> [WORK INSTRUCTION]
Put the material below into a Markdown table with the columns "Row" and "Source line": number each line in the first column and give the line itself in the second. Skip blank lines, and leave the pictures out of the table.

> [MATERIAL PROVIDED]
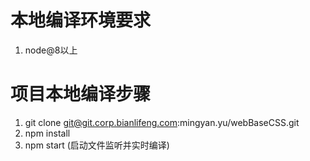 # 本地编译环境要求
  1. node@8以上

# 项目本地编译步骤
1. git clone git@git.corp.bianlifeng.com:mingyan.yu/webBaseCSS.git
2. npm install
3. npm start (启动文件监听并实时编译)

> [TASK RESULT]
| Row | Source line |
|---|---|
| 1 |  # 本地编译环境要求 |
| 2 |   1. node@8以上 |
| 3 | # 项目本地编译步骤 |
| 4 | 1. git clone git@git.corp.bianlifeng.com:mingyan.yu/webBaseCSS.git |
| 5 | 2. npm install |
| 6 | 3. npm start (启动文件监听并实时编译) |